15VIE

Viernes Santo de la Pasión del Señor. Ayuno y abstinencia.
Is 52, 13—53, 12; Sal 30, 2. 6. 12-13. 15-17. 25; Heb 4, 14-16; 5, 7-9.

Evangelio según San Juan 18, 1—19, 42

Jesús fue con sus discípulos al otro lado del torrente Cedrón. Había en ese lugar un huerto y allí entró con ellos. Judas, el traidor, también conocía el lugar porque Jesús y sus discípulos se reunían allí con frecuencia. Entonces Judas, al frente de un destacamento de soldados y de los guardias designados por los sumos sacerdotes y los fariseos, llegó allí con faroles, antorchas y armas. Jesús, sabiendo todo lo que le iba a suceder, se adelantó y les preguntó: “¿A quién buscan?”. Le respondieron: “A Jesús, el Nazareno”. Él les dijo: “Soy yo”. Judas, el que lo entregaba estaba con ellos. Cuando Jesús les dijo: “Soy yo”, ellos retrocedieron y cayeron en tierra. Les preguntó nuevamente: “¿A quién buscan?”. Le dijeron: “A Jesús, el Nazareno”. Jesús repitió: “Ya les dije que soy yo. Si es a mí a quien buscan, dejen que estos se vayan”. Así debía cumplirse la palabra que él había dicho: “No he perdido a ninguno de los que me confiaste”. Entonces Simón Pedro, que llevaba una espada, la sacó e hirió al servidor del Sumo Sacerdote, cortándole la oreja derecha. El servidor se llamaba Malco. Jesús dijo a Simón Pedro: “Envaina tu espada. ¿Acaso no beberé el cáliz que me ha dado el Padre?”.

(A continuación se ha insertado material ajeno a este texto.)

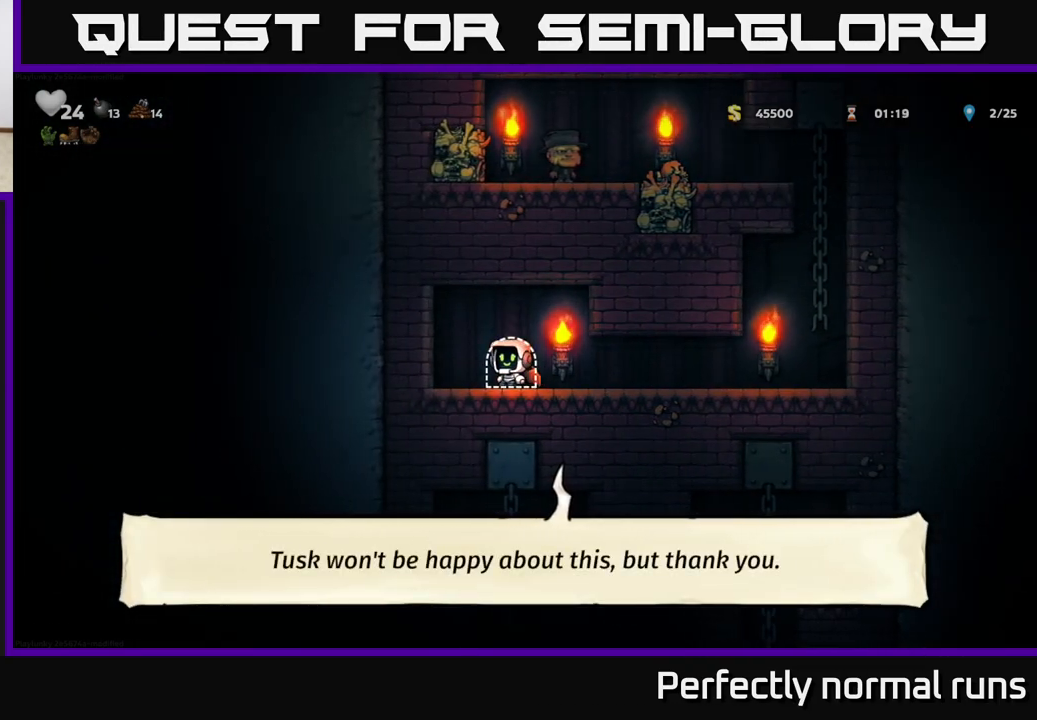
{"buttons": [], "left_stick": "center", "right_stick": "center", "events": [[333, "L2", "down"], [483, "L2", "up"]]}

El destacamento de soldados, con el tribuno y los guardias judíos, se apoderaron de Jesús y lo ataron. Lo llevaron primero ante Anás, porque era suegro de Caifás, Sumo Sacerdote aquel año. Caifás era el que había aconsejado a los judíos: “Es preferible que un solo hombre muera por el pueblo”.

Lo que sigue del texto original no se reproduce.